I have a job with two remove duplicates , a lookup stage and two transformers. My source and target are database stages

I have to run job with around 30 million records. Length of a record is 50

Can anyone suggest how much space do I need to have?

how do i calculate the disk space needed?

Thanks

kumar_s · Post by **kumar_s** » Mon Oct 23, 2006 7:17 pm

If the data is not sorted, you may need to include even a sort stage.
It again depends on the number of duplicated the input contain, and the data of the lookup (either its a sparse or Lookup fileset).
If it is a lookupfileset, and if you have less records per group (duplicates) and with simple transformation logic, you will have very less usage of disk.

Kirtikumar · Post by **Kirtikumar** » Tue Oct 24, 2006 12:30 am

As data is going to target, it depends on record size in target and no. of records.

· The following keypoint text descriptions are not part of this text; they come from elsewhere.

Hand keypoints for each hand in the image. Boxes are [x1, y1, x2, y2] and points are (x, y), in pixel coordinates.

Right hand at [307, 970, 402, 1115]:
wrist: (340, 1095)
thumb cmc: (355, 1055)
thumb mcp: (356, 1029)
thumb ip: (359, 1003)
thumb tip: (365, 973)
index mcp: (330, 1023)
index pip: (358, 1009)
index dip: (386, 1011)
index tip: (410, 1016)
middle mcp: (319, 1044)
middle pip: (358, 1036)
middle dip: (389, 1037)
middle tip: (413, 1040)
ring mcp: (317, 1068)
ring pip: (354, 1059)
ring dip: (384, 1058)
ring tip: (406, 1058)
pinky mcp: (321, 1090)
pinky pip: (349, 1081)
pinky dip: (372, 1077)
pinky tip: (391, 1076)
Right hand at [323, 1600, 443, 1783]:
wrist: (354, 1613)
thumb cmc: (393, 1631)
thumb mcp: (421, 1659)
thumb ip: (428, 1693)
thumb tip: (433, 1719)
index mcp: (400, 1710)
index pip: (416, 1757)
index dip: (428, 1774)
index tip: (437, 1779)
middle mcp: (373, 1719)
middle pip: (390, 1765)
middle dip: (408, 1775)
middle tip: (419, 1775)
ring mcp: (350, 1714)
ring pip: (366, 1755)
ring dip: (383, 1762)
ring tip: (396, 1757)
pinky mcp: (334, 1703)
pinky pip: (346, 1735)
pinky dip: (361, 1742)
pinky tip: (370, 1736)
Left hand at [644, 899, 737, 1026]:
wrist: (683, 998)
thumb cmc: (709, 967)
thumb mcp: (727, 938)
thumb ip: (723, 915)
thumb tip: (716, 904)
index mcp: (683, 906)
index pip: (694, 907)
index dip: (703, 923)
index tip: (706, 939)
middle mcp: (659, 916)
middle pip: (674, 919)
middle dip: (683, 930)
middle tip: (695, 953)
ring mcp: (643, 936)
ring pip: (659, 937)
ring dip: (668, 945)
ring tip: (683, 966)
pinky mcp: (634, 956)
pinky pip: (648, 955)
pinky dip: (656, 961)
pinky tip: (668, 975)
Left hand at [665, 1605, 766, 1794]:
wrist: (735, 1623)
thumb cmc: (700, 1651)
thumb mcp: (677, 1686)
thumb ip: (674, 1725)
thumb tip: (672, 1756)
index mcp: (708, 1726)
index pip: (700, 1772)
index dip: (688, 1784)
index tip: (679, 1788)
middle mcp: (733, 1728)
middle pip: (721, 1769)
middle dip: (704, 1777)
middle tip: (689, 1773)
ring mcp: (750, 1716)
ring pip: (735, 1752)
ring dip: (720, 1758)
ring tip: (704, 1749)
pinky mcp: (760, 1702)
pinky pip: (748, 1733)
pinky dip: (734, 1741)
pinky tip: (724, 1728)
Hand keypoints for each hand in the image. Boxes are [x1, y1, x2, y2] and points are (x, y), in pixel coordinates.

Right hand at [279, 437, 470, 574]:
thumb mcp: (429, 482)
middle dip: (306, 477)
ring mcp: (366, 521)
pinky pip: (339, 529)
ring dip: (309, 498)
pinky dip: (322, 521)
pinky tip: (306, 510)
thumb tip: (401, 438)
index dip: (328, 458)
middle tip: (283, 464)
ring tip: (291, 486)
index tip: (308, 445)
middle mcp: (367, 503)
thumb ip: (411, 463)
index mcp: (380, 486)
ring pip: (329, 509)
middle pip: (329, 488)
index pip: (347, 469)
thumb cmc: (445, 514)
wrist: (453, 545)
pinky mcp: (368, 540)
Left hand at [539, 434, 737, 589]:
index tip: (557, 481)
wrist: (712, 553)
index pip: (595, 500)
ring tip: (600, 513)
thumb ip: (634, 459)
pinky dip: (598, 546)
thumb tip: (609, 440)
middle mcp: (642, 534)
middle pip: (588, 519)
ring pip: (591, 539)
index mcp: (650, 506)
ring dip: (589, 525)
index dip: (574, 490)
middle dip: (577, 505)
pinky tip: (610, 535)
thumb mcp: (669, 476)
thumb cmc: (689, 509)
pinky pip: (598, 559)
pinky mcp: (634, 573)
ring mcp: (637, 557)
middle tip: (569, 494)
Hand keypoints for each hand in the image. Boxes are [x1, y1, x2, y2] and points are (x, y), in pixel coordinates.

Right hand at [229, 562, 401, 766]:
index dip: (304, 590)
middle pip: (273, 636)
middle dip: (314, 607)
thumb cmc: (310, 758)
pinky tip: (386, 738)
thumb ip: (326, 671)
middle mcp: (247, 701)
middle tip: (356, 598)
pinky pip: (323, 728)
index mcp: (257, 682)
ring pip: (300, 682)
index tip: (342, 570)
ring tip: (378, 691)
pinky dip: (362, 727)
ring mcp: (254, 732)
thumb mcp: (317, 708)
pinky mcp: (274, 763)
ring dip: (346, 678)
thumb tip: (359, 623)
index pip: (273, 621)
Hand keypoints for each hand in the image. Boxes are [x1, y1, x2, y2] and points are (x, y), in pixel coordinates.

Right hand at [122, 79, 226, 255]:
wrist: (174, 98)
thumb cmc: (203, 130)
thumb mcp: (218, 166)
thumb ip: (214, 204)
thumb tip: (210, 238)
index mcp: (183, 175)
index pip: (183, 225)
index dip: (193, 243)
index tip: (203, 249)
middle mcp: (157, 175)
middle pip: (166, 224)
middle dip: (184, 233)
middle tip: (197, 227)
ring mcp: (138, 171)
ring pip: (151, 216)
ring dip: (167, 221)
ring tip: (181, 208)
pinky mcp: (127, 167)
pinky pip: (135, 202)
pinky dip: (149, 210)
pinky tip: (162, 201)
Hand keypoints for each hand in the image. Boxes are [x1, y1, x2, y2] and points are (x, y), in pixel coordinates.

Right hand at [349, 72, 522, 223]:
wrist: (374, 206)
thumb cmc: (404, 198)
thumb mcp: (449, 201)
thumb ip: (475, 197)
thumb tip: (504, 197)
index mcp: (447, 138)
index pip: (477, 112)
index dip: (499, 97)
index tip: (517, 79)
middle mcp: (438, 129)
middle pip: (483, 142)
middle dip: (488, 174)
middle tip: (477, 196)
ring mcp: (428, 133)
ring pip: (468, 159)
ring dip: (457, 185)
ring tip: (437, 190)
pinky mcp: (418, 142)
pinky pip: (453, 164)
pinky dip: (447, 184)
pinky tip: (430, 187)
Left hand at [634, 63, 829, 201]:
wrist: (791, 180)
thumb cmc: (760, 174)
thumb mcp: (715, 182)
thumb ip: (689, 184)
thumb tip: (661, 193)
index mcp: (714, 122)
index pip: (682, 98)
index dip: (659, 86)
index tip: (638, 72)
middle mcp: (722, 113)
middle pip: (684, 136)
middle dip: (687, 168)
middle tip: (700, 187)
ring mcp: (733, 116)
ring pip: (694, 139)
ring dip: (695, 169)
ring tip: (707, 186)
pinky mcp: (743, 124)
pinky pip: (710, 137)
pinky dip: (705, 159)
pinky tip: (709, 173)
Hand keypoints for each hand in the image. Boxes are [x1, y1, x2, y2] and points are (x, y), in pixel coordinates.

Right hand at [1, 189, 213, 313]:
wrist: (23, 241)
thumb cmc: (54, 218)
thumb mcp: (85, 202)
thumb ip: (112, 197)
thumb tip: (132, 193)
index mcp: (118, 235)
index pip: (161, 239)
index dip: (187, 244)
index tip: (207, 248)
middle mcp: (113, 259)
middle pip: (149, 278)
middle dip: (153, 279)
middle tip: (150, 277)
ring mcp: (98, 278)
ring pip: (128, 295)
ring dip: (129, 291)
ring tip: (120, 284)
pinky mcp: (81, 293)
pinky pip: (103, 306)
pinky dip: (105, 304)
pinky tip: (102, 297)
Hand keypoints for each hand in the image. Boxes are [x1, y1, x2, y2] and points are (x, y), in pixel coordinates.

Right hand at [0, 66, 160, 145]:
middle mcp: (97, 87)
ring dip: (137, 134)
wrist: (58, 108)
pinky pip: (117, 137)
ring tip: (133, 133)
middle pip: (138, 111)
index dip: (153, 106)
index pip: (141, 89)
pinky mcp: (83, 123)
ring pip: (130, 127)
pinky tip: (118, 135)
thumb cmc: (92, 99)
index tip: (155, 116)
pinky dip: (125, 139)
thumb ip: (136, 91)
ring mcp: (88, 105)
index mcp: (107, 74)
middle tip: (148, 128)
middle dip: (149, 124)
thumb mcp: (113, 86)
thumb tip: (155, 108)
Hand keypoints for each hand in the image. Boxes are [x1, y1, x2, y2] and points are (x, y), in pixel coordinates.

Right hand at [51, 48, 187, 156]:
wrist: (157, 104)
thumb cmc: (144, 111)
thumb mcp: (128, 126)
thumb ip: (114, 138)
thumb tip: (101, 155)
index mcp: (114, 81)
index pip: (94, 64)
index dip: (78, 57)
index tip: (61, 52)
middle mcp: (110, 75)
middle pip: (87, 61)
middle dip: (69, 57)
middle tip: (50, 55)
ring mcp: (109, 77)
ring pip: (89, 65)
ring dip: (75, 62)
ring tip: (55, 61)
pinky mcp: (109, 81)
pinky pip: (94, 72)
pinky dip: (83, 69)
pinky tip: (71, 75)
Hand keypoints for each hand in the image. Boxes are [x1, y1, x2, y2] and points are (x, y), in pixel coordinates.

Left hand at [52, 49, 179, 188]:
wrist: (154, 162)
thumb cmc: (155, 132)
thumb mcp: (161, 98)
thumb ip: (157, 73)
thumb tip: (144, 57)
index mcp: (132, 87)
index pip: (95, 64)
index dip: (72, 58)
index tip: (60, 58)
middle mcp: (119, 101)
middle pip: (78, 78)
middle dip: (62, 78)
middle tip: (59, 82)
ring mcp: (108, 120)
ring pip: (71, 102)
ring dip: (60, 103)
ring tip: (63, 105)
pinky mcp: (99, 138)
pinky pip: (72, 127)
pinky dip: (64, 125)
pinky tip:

So approx (record size * total records).
If you are asking about the scratch space required then is would be depndent on the physical memory available for the job in addition to what Kumar_s has mentioned in his post.

kumar_s · Post by **kumar_s** » Tue Oct 24, 2006 3:14 am

Not all stages use scratch disk space extensivly. Sometimes it may not use at all, other than buffering operation. So it also depends on the operators that involved in the Job.